Tens of thousands of women took off their bras while inebriated to add to the collection decorating the East Village’s famous coyote gin Coyote Ugly Saloon.
Some, however, withdraw their support and phone the next day to request that the discarded lingerie be collected.
“It was almost like the call of shame, ‘I left my $90 Victoria’s Secret bra. It’s, you know, a 34C. Could I get it?'” the girl explained. bar owner Liliana ‘Lil’ Lovell, who celebrated the honky-tonk’s 30th anniversary on January 27.
“So they would come back and get their bra, get drunk again, and leave the bra they were wearing.”
When the original saloon on First Avenue between Ninth and Tenth Streets was renovated in 2014, bras were placed in a bag and then misplaced by the bar’s doorman.
“He actually went and took them to the cleaners or something,” Lovell, 55, said. “And all of a sudden we’re going to reopen, I’m like, ‘Where are all the bras? So we had to start from scratch. »
Now they hang on the back wall of the honky-tonk, which moved to East 14th Street in 2021.
The brunette beauty first opened Coyote Ugly with her then business partner and now ex-husband Tony Piccirillo in 1993.
She decided to staff it with all the women – who put on cowboy boots and dance on the bar.
“Women were just making more money…it’s as simple as that,” she says. “I’d like to pretend it was a feminist program, but that’s just not true.”
Back then, they had to serve food to get a liquor license.
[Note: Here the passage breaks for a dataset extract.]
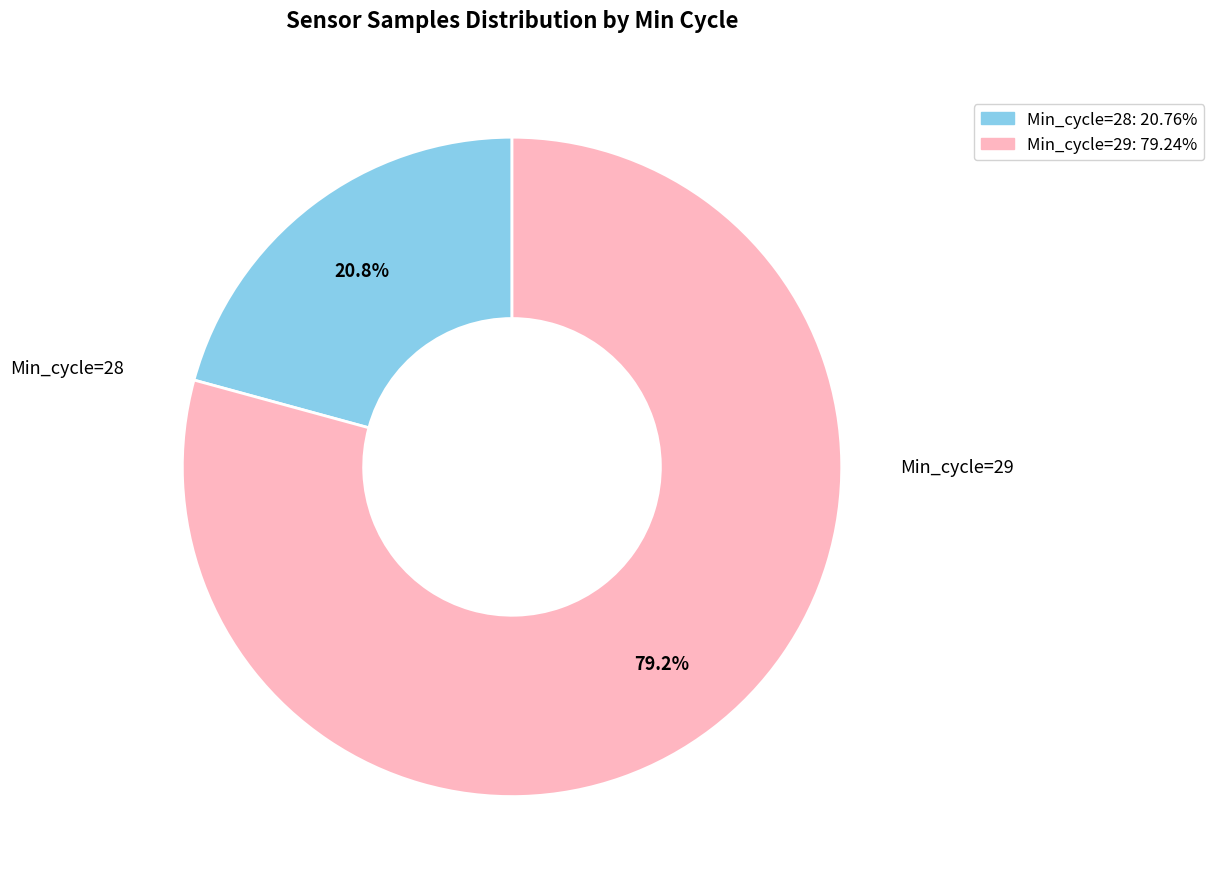

Rank the categories by value from lowest to highest.

Min_cycle=28, Min_cycle=29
“We put a microwave behind the bar and…a can of chili,” she recalls. “We did it just in case. [an inspector] entered.
The place is so hot there was real fire coming out of Lovell’s mouth.
“I was a good fire eater…you drank [151-proof Bacardi Rum] and you spit into a flame and it would blow fire,” Lovell said.
In 1997, former Coyote Elizabeth Gilbert, who went on to write the blockbuster memoir “Eat, Pray, Love,” wrote a story-filled GQ essay behind her bar. He inspired the 2000 Hollywood cult classic “Coyote Ugly.”
The film – in which Maria Bello portrays Lovell – grossed over $113 million and sparked worldwide interest in the bar. The saloon keeper now operates 27 locations worldwide and the brand has generated over $1 billion in revenue.
“I opened in Kyrgyzstan,” she said. “I didn’t even know where Kyrgyzstan was.
After more than three decades in the bar business, she has made some interesting observations.
In New York, bartenders never call in sick “because their rent is $2,000 a month,” she said. But his New Orleans bartenders can be creative.
“They were calling sick, ‘Lil, I can’t come today. I had rough sex with my boyfriend and one of my fake boobs burst,” she said. “I had a daughter…who said, ‘My boyfriend locked me out of the apartment and I’m naked and he cut off my fingers.'”
The Westchester native and NYU graduate started pouring drinks in her early 20s, when she worked for a brokerage firm by day and was a bartender at Village Idiot by night.
“I was making $250 a week on Wall Street,” said Lovell, who now lives in San Diego. “But, you know, as a bartender in New York, I could go home on $1,000 a night.”
She says the movie wasn’t quite accurate.
“There is a part…where she buys the whole bass per turn. I would cut my finger before doing that.